Wednesday, February 24, 2016

HART’s Women and Wallace Dark, Funny, Moving

Pat Lach (Psychiatrist), Dalene Young (Grandmother), Carter Howard (Wallace), 
Carson Bell (13 year old Wallace), and Courtney Bell (13 year old Victoria)


By Tina Arth

When faced with a show that is completely new to me, I deliberately go in with a blank slate – no internet research to learn about other folks’ opinions. In the case of HART Theatre’s current production of Jonathan Marc Sherman’s William and Wallace, this was definitely the right approach – nothing I read would have prepared me anyway! Novice director Eric Lonergan admits that he had no idea what he was getting into when he agreed to take the helm of this complex, funny, darkly troubling play. With the help of some mainstays of the HART community and a remarkable cast, he has succeeded in presenting a riveting, entertaining, and thought-provoking show that grips and holds the audience through two very intense acts.

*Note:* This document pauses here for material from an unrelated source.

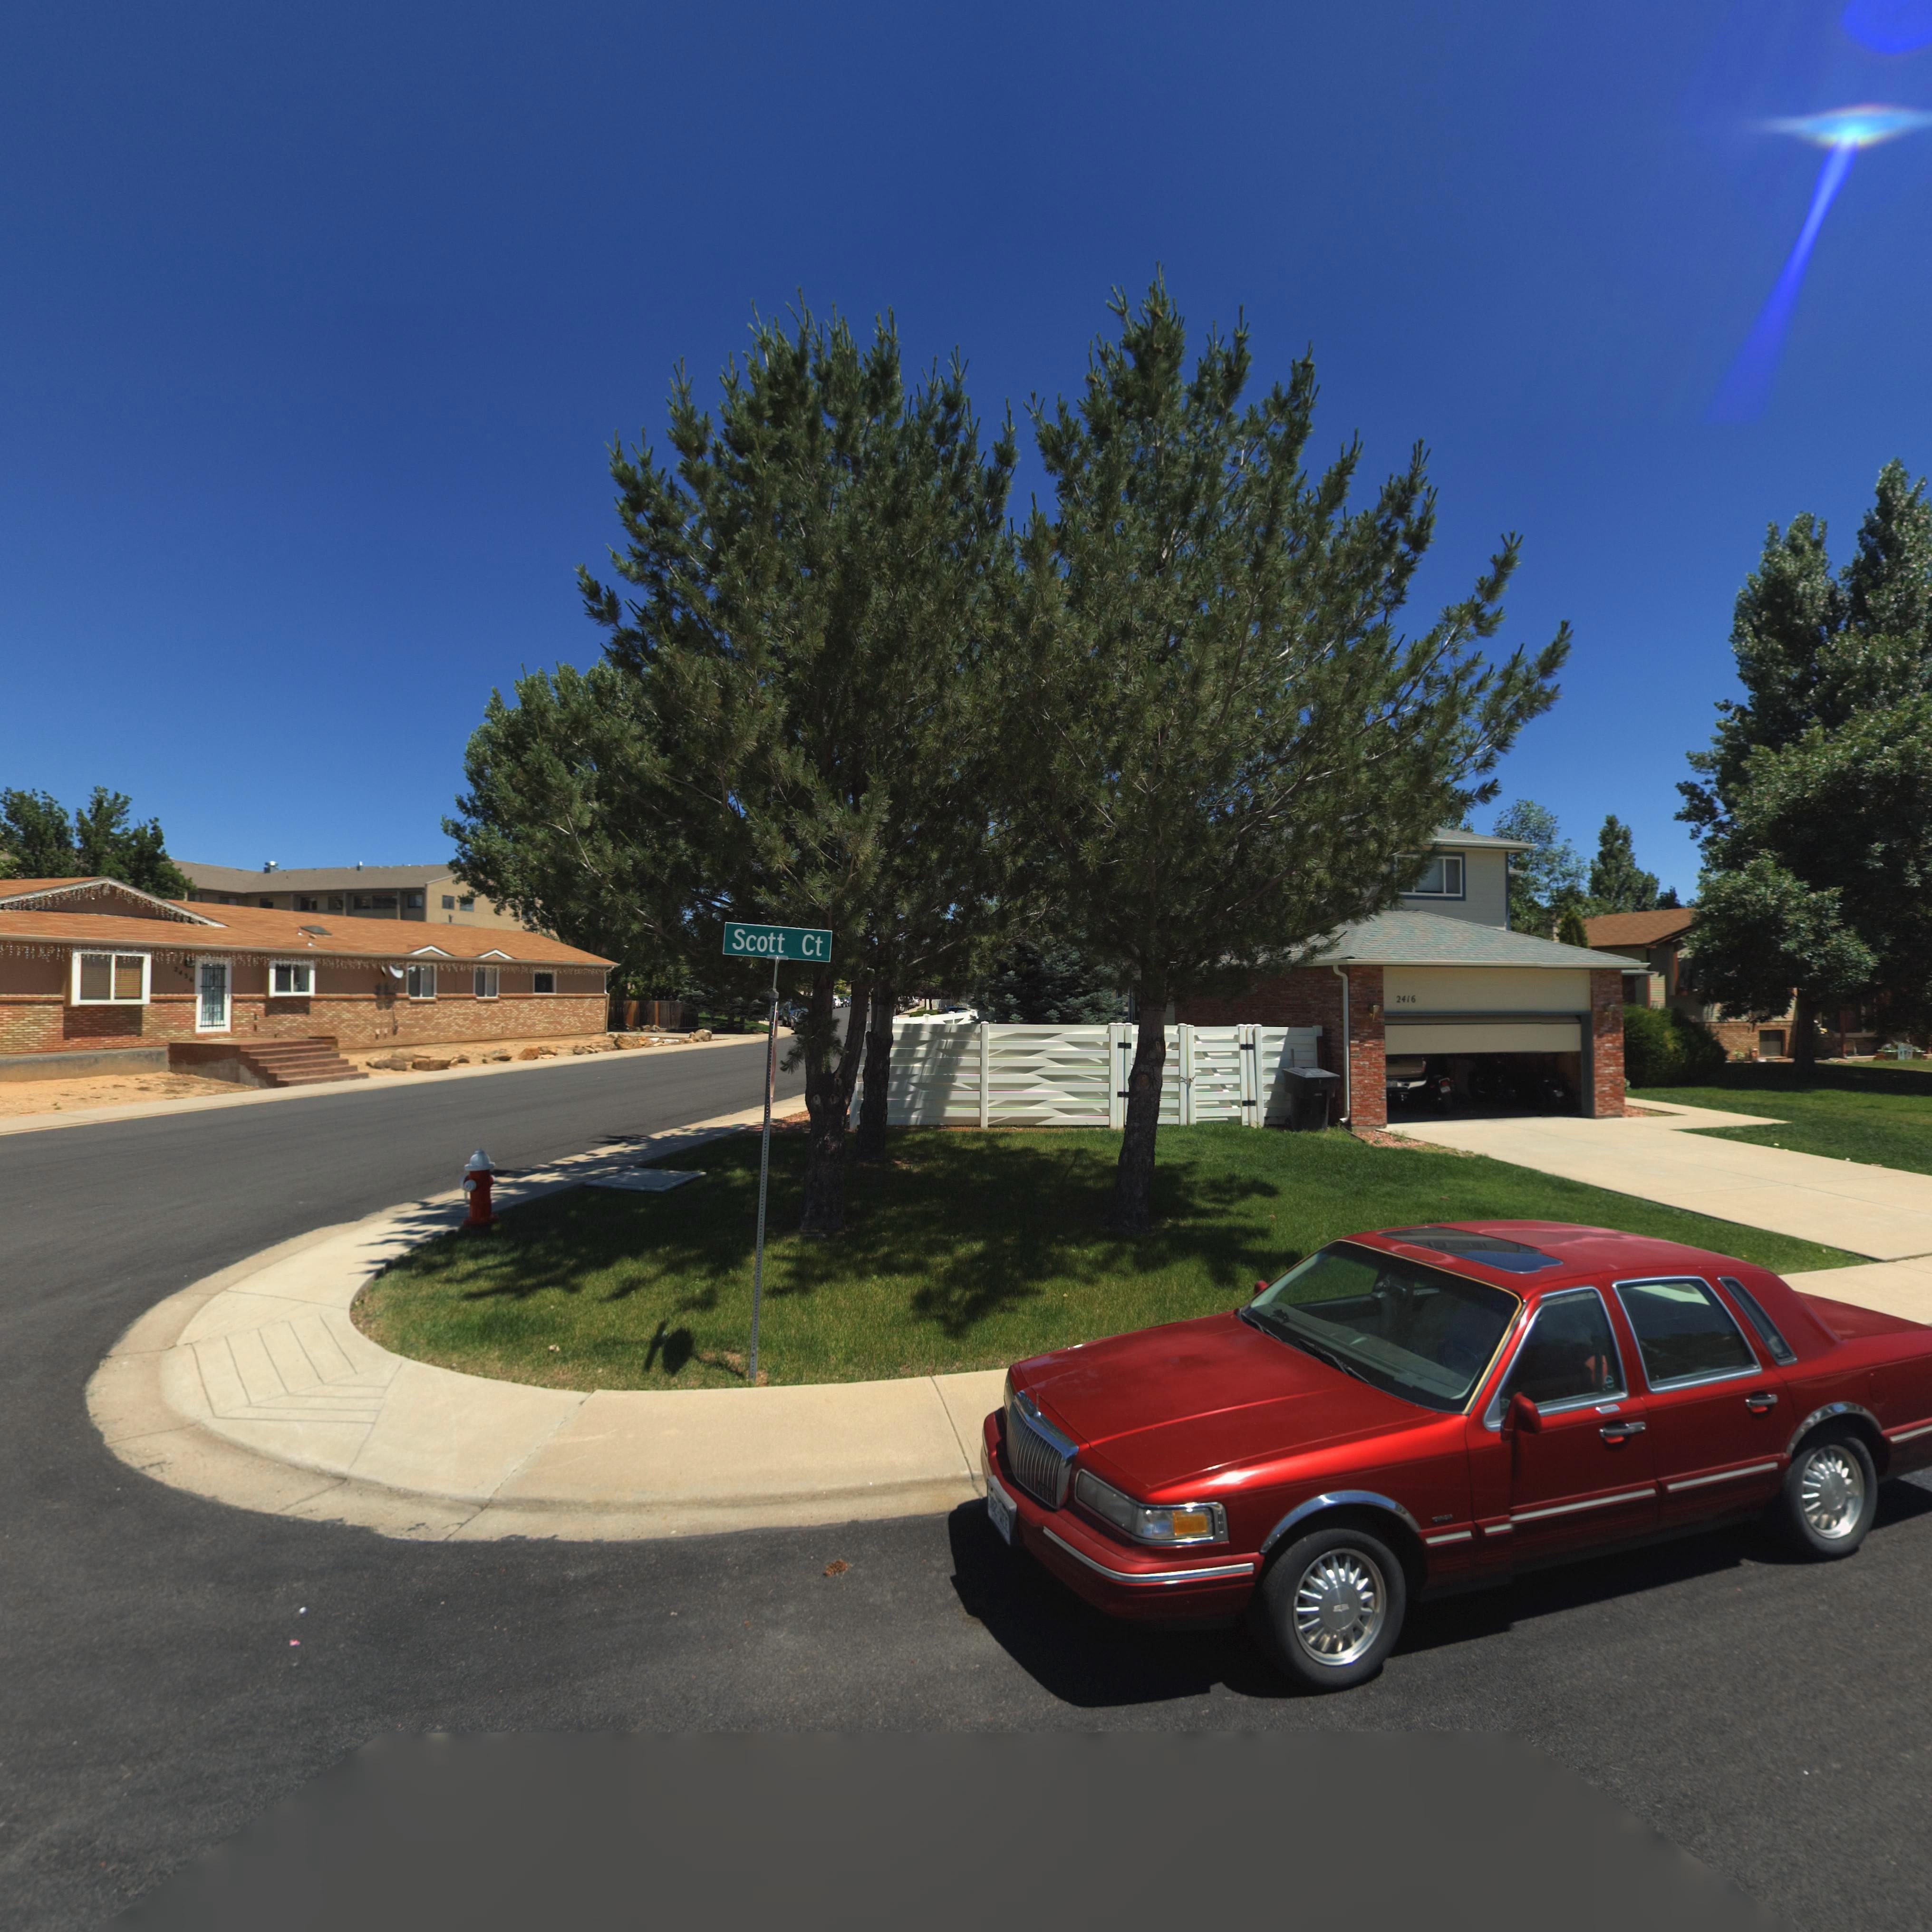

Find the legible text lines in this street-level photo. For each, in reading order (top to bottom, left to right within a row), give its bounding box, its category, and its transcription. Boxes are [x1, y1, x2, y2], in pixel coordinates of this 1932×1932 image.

Stripped to its essence, Women and Wallace is sort of a coming of age dramedy about a young man negotiating the murky waters of childhood and adolescence while working out his confusing relationships with a series of girls and women. While the audience sees Wallace at 6, 13, 16, and 18, the role is often played by a single actor. Fortunately, Lonergan was able to cast a group of age-appropriate skilled theater veterans (ranging from 2nd graders through young adults) to fill the roles of Wallace and the girls in his life – the majority of the cast members are not yet old enough to vote. The show’s dark edge starts when a second-grader Wallace comes home from school to find his mother has committed suicide (shortly after sending him off to school with a peanut butter and banana sandwich). Over the course of the next 12 years, things just get worse, as a deeply troubled Wallace fulfills his own prophecy (“women leave you”) by driving the girls and women in his life away whenever they try to get too close.

The character of Wallace at 18 is the key to the show, as he provides narration to the scenes involving his younger self in Act I, then carries the role solo throughout Act II. Area newcomer Carter Howard nails it with a mixture of naivety and cynicism that perfect captures not only the character’s genuinely enthusiastic, hormone-fueled adolescence but also a carefully constructed carapace and the mess of pain, terror and need that lie beneath the surface. Among his nine women, some  spectacular performances emerge from the adolescents – in particular, the cheerfully lascivious Lili (Nicolette Regina) and her sweetly sincere sister Nina (Nina Skeele). Dalene Young (as Wallace’s grandmother) hits just the right notes, seemingly dotty but with a core of iron. Fully 1/3 of the cast comes from the Bell family – Cameron and Carson as younger Wallaces, Courtney as an early girlfriend, and Julie as the “perfect” mom (except for the suicide part, of course). It’s hard to imagine how the show would have been cast without this talented local family to fill such sensitive roles.

Without frequent infusions of lots of really funny material (e.g. “She was like Sylvia Plath, but without the publishing contract”) Women and Wallace might be tough to watch, but Lonergan and his cast have found just the right balance to embrace the show’s comedy without trivializing the show’s darker elements.
With its irreverent mix of overt and covert sexual and Oedipal themes, the show is really not appropriate for children. That said, get your tickets soon – the show only runs one more weekend, and given its relative obscurity it is not likely to come around again in the near future!


Hillsboro Artists’ Regional Theatre (HART) presents Women and Wallace through Sunday, February 28th, with performances Friday and Saturday at 7:30 p.m. and Sunday at 2:00 p.m.